Dans l’ensemble des pays de l’Union européenne, l’abstention n’a cessé d’augmenter. La France n’a pas fait exception à ce vaste mouvement de retrait civique : 39 % d’abstentions en 1979, 49,9 % en 2019. A quelques jours des élections européennes du 9 juin, les perspectives de mobilisation électorale semblent être toujours aussi faibles. Dans l’enquête électorale française menée depuis novembre 2023, le pourcentage d’électeurs vraiment sûrs d’aller voter n’a que faiblement frémi : 43 % en novembre 2023, 44 % en mars, 45 % en avril et 47 % en mai. Le taux d’abstention pourrait même repasser la barre des 50 % des électeurs inscrits comme lors de cinq des dix élections européennes tenues depuis 1979 (1989, 1994, 2004, 2009, 2014).
Ces abstentionnistes – définis ici comme ceux qui ne sont pas tout à fait sûrs d’aller voter – ont toujours le même profil social et démographique : les jeunes, en dépit du tropisme européen qui est le leur, s’abstiennent massivement (67,5 % des moins de 35 ans) alors que leurs aînés se mobilisent beaucoup plus (39 % seulement des 60 ans et plus prévoient de s’abstenir). La dimension socio-professionnelle n’intervient que faiblement : si 62 % des ouvriers et des employés prévoient de s’abstenir, ils sont aussi 61 % parmi les professions indépendantes, 53 % parmi les cadres supérieurs et 57 % parmi les cadres moyens.

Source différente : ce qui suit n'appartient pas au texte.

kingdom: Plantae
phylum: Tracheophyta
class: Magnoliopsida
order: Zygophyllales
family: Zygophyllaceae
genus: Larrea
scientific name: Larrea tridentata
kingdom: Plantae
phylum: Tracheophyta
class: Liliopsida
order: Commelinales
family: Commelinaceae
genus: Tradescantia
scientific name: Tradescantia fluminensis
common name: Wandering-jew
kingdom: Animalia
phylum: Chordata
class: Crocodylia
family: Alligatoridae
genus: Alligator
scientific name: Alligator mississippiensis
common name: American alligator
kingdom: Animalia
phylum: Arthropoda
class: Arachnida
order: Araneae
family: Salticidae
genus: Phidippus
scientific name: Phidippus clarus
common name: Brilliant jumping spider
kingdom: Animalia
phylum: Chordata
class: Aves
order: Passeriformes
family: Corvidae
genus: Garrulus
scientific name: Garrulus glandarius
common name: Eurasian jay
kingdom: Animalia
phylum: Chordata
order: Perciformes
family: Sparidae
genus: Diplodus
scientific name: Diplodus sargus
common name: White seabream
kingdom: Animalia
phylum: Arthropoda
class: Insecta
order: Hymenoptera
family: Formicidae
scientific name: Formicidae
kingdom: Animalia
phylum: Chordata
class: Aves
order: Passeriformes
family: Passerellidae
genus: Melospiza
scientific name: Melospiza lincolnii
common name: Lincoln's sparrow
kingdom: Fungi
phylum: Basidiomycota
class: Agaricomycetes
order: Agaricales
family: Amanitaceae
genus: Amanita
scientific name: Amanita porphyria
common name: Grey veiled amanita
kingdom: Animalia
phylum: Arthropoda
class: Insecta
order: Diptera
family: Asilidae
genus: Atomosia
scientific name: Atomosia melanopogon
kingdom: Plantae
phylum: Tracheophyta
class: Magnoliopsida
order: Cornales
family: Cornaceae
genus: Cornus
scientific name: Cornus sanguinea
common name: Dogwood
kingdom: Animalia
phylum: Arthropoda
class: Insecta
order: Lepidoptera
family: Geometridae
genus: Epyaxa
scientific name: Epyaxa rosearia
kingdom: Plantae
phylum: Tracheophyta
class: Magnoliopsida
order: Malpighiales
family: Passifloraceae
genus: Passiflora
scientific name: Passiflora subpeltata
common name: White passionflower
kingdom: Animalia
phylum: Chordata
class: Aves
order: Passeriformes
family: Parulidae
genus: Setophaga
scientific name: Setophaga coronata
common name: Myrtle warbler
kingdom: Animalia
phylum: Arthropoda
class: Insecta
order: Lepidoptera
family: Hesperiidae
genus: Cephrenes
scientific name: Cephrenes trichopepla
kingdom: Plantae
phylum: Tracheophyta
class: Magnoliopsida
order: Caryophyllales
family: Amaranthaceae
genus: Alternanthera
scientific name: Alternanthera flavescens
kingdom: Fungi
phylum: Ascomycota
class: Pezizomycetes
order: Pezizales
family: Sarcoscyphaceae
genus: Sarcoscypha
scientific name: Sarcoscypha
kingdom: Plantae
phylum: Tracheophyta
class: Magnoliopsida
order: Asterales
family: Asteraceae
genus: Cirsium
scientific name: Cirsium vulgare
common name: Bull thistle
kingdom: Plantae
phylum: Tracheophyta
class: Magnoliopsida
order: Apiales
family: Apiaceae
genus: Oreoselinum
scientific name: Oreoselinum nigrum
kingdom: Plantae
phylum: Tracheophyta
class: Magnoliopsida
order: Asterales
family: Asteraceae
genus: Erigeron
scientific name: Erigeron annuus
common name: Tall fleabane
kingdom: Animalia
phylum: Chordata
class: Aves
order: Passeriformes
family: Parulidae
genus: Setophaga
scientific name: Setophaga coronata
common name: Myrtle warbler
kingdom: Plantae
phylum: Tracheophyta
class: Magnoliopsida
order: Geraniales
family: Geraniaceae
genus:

Le niveau de diplôme qui contribue souvent à éclairer les choix politiques n’est d’aucune pertinence pour rendre compte de l’abstention : les très diplômés (bac + 5 et plus) sont même légèrement plus abstentionnistes (51,8 %) que les personnes avec un niveau de scolarité inférieur au baccalauréat (50,2 %).
Dimension plus politique que sociale
L’éloignement de l’objet européen, la complexité de son organisation politique, la difficulté de la campagne à faire exister un enjeu clairement européen, la tentation eurosceptique de nombre de forces politiques, particulièrement aux deux extrêmes du spectre partisan, contribuent à éclairer ce retrait de la décision électorale. Mais surtout, comme l’ont démontré à de nombreuses reprises Jérôme Jaffré et Anne Muxel, chercheurs au Cevipof, l’abstention qui prospère a une dimension plus politique que sociale. Tous les abstentionnistes ne sont pas des exclus de la politique.
Au regard de la participation aux élections européennes, trois populations peuvent être distinguées : les votants certains qui disent qu’ils sont sûrs d’aller voter (47 %), les votants potentiels qui avancent qu’ils pourraient aller voter (14 %) et les abstentionnistes (39 %). Parmi les votants certains, la proximité avec la droite radicale domine largement (30 %) devant celle de centre gauche (17 %) et celle du centre (15 %), la gauche radicale (11 %) et la droite de gouvernement (9 %) arrivant en queue de peloton.